The problem, according to the pilot study by Friends of the Earth, is the pervasive use of neonicotinoids (neonics). Like other systemic insecticides, this class of synthetics is more than just a surface-based killer; once applied, the chemicals become part of the plant’s vascular system and can endure in the soil for months. Used widely on crops, they have been shown to kill or harm species from bees to butterflies to amphibians to birds. Even low doses can impair bees’ immune systems, reproduction and foraging ability.
Of the plants tested from major retailers, more than half contained neonics, now considered a key factor in bee die-offs. While the European Commission has instituted a two-year suspension on the use of three neonicotinoid pesticides, “we’re really slow to act here in the U.S., and the EPA has been ignoring a proven body of science telling us this is a problem,” says Lisa Archer, director of food and technology at Friends of the Earth U.S. And as the agency continues to defer the issue pending further study, bees keep dying; one mass kill last summer in Oregon prompted the introduction of the Saving America’s Pollinators Act.
So what’s a humane-minded gardener to do? Among the alternatives: You can buy from organic nurseries, visit farmers markets and verify their cultivation practices, and urge garden centers to be vigilant of suppliers.
But to truly know what you’re offering backyard friends, get as close to the source as possible—by growing plants from seed. It’s not as difficult as you might think. The modern-day myth of the “green thumb” has turned a natural process into something seemingly mystical, but plants grew long before our species roamed the earth—without all the synthetic chemicals introduced in the 20th century. Here are a few tips for success.
A humane backyard is a natural habitat with plenty of food, water and cover that gives wildlife a safe place to live free from pesticides, chemicals, free-roaming pets, inhumane practices and other threats. And it's so easy to build!
Obtain only organic seeds at garden centers or through in-person or online seed exchanges. My go-to source for vegetables and annuals is Seeds of Change, but even many conventional suppliers now sell untreated products.
The Right Mix
I typically purchase organic seed-starting mix and then add compost. But while this produces healthy plants, many commercial mixes contain peat that’s harvested from sensitive bogs as well as animal byproducts of factory farming. Even the sustainability of alternatives such as coir (coconut dust) has been questioned. I usually opt for the least of all evils, but this year I may make my own seed-starting mix; one intriguing online recipe includes compost, loam, decayed leaves, sharp sand, and seaweed meal.

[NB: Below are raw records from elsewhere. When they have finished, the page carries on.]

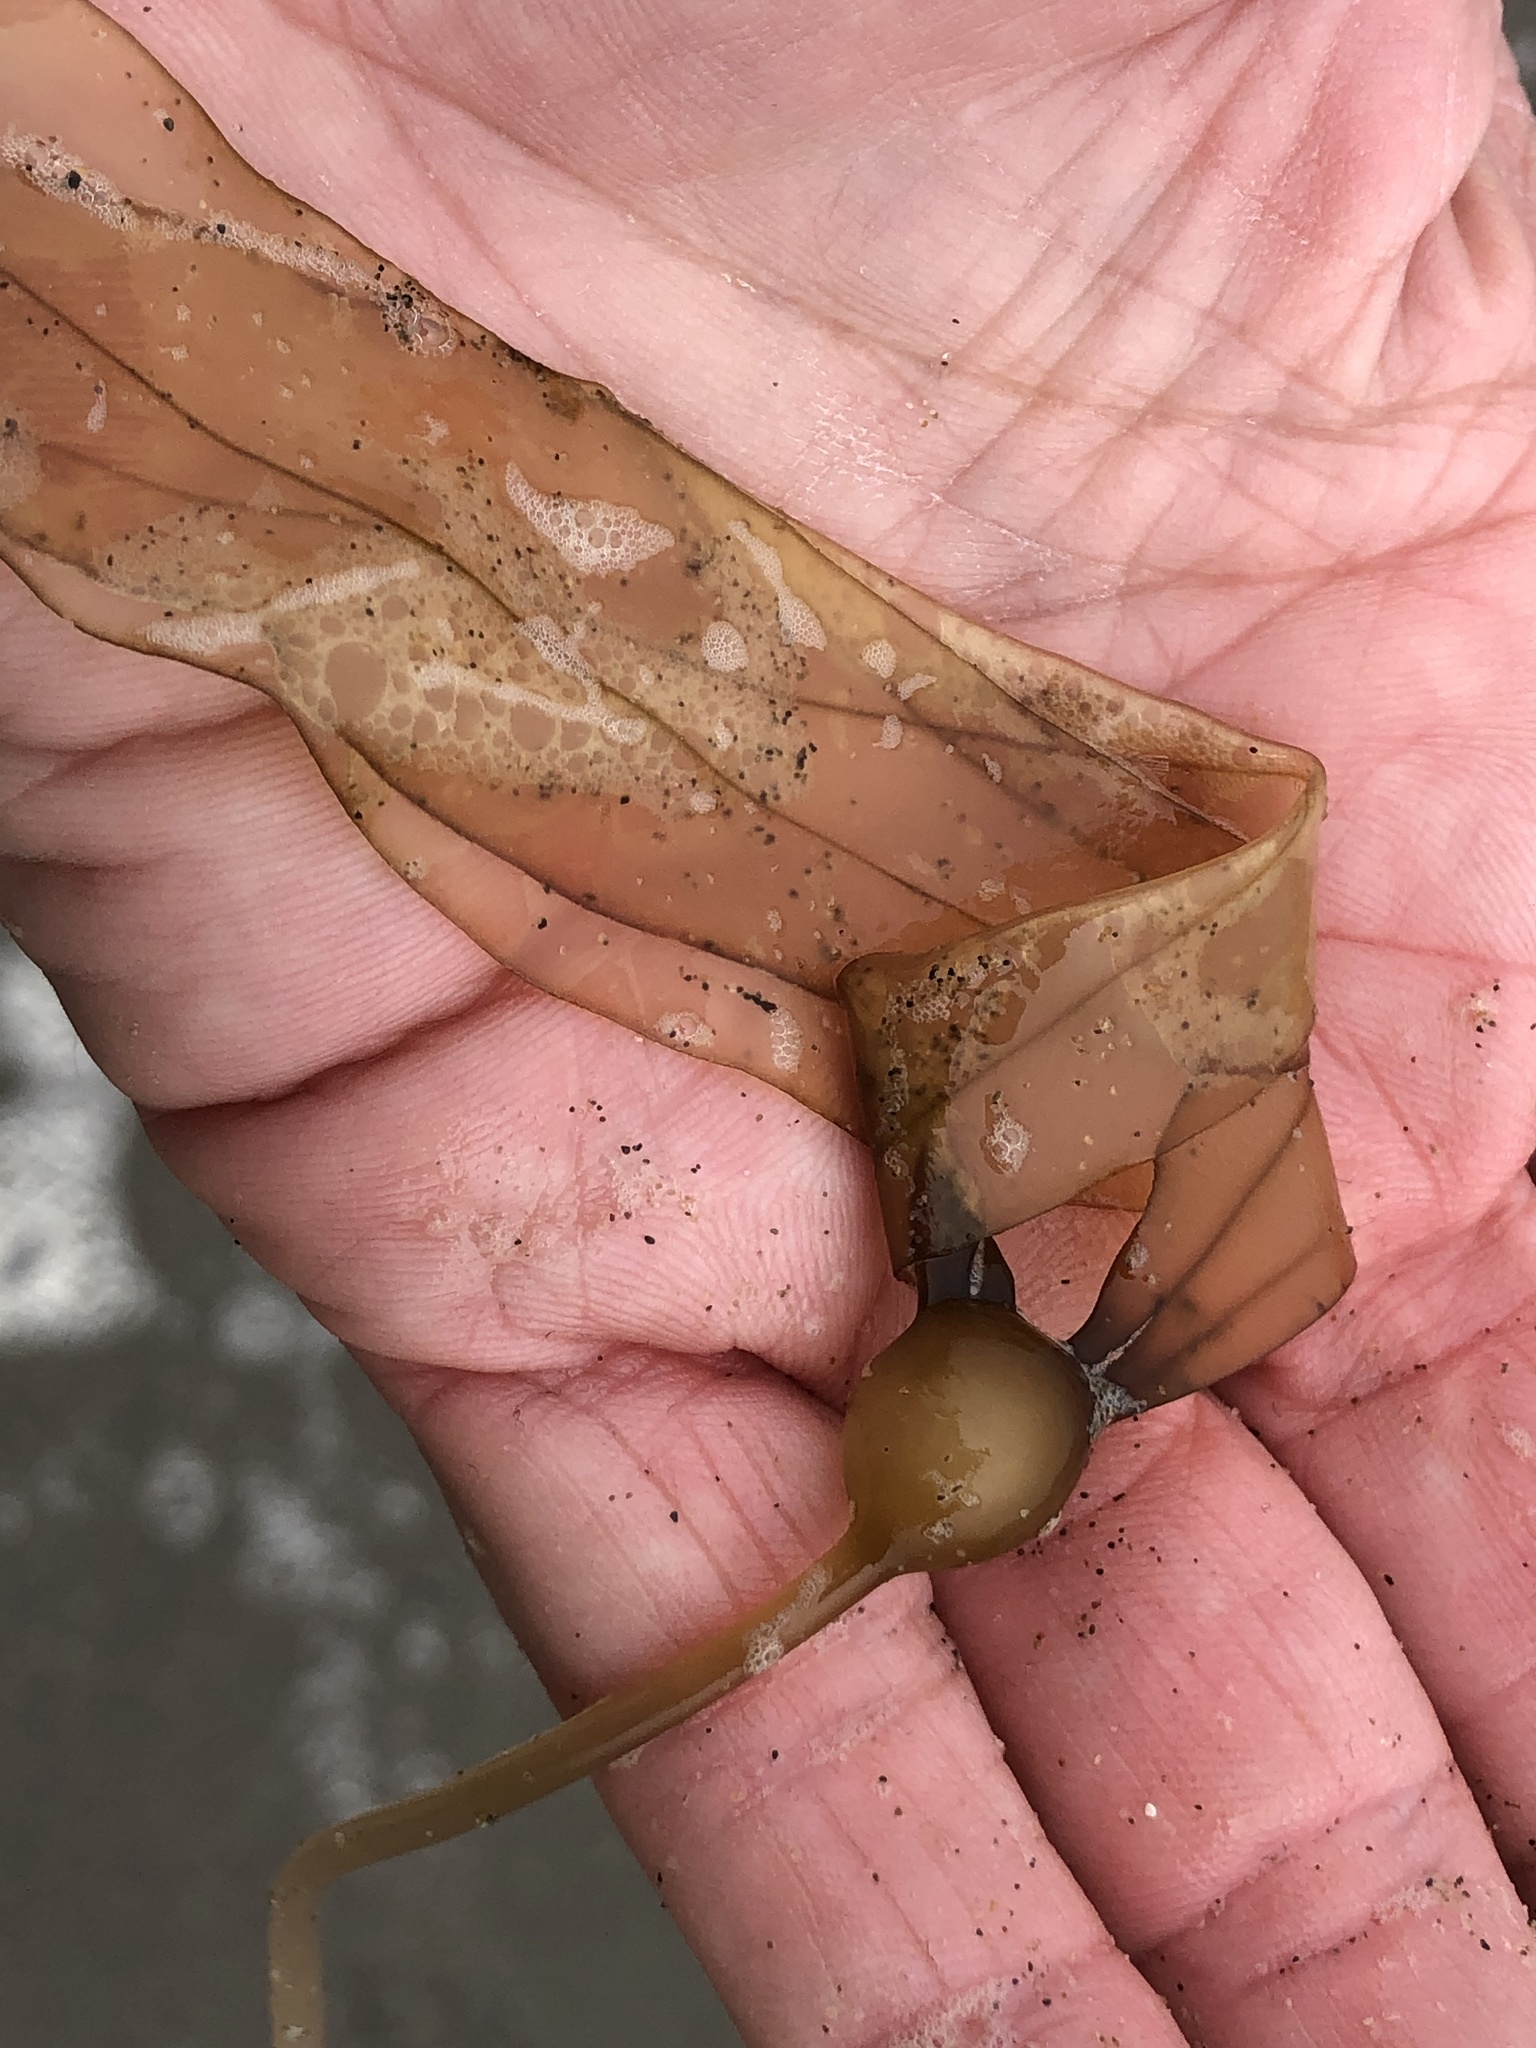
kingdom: Chromista
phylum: Ochrophyta
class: Phaeophyceae
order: Laminariales
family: Laminariaceae
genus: Nereocystis
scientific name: Nereocystis luetkeana
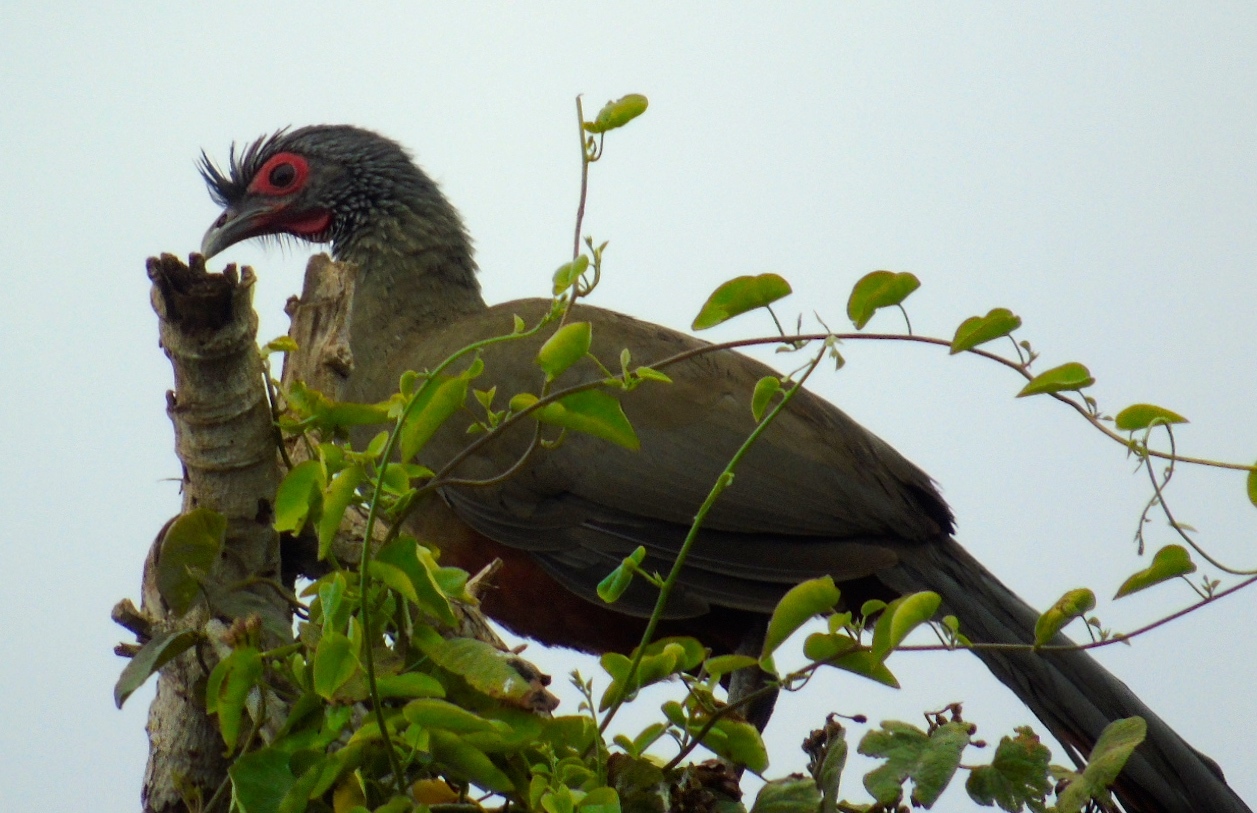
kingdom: Animalia
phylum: Chordata
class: Aves
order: Galliformes
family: Cracidae
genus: Ortalis
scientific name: Ortalis wagleri
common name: Rufous-bellied chachalaca
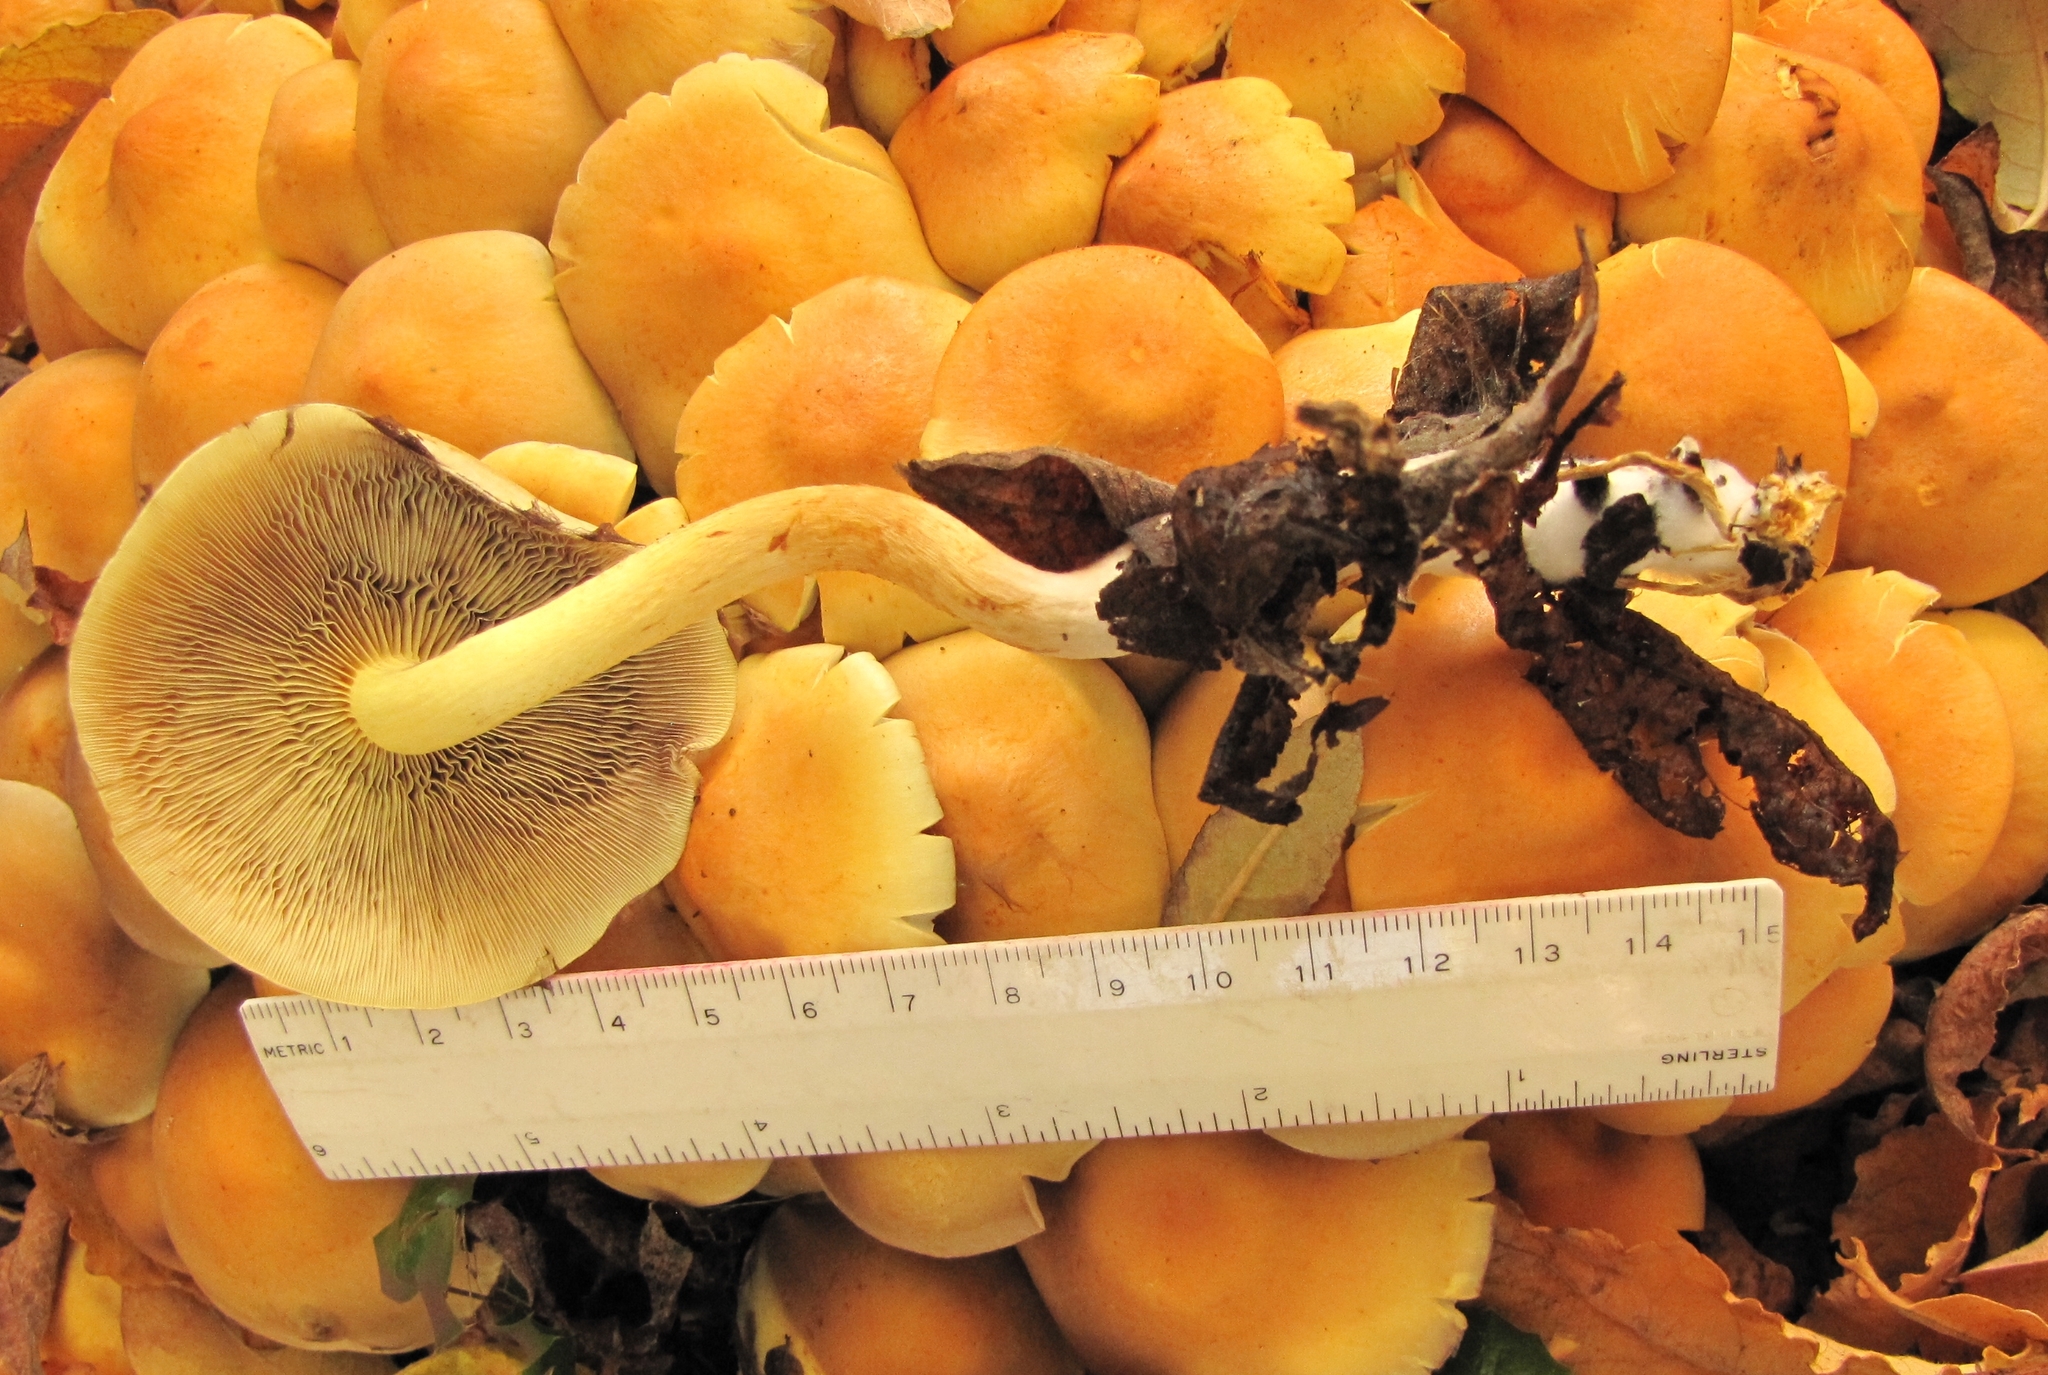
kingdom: Fungi
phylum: Basidiomycota
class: Agaricomycetes
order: Agaricales
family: Strophariaceae
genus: Hypholoma
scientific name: Hypholoma fasciculare
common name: Sulphur tuft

If you start a month before your last frost date and don’t mind planting small seedlings, a sunny spot near a south-facing window is sufficient. For greater variety and more mature seedlings, light fixtures prevent spindly plants. Don’t bother with expensive grow systems; my seedlings thrive under 40-watt cool fluorescents that hang on chains from S-hooks draped over cheap wire shelving units. Keep plants no more than a couple inches from the light, lowering fluorescents or elevating seed trays on large books or other sturdy items.
Not Dry, Not Drowning
My first forays into seed-starting were made more frightening than necessary by warnings about damping-off disease, which kills seedlings overtaken by fungi in waterlogged soil. To prevent this, mix your medium enough that it’s not so soggy you can squeeze out water but not so dry it crumbles in your hands. Keep seeds covered until they sprout, moistening with a spray bottle or light streams of water poured through your hand. As the plants grow sturdier, they’ll withstand a gentle stream from a small watering can.
I’ve often used black plastic seed-starting trays, but the discovery of the ocean trash vortex known as the Great Pacific Garbage Patch gave me pause. Now, instead of adding to the problem, I recycle household items, such as margarine tubs, takeout containers, and soda bottles cut in half. I poke holes in the bottom for drainage and place the “pots” in any waterproof trays I can find—kitchen storage containers, Pyrex dishes, and the like.
Of course, you can always sow seeds directly in the ground, too, the way nature intended; many catch up quickly when planted just after the first frost.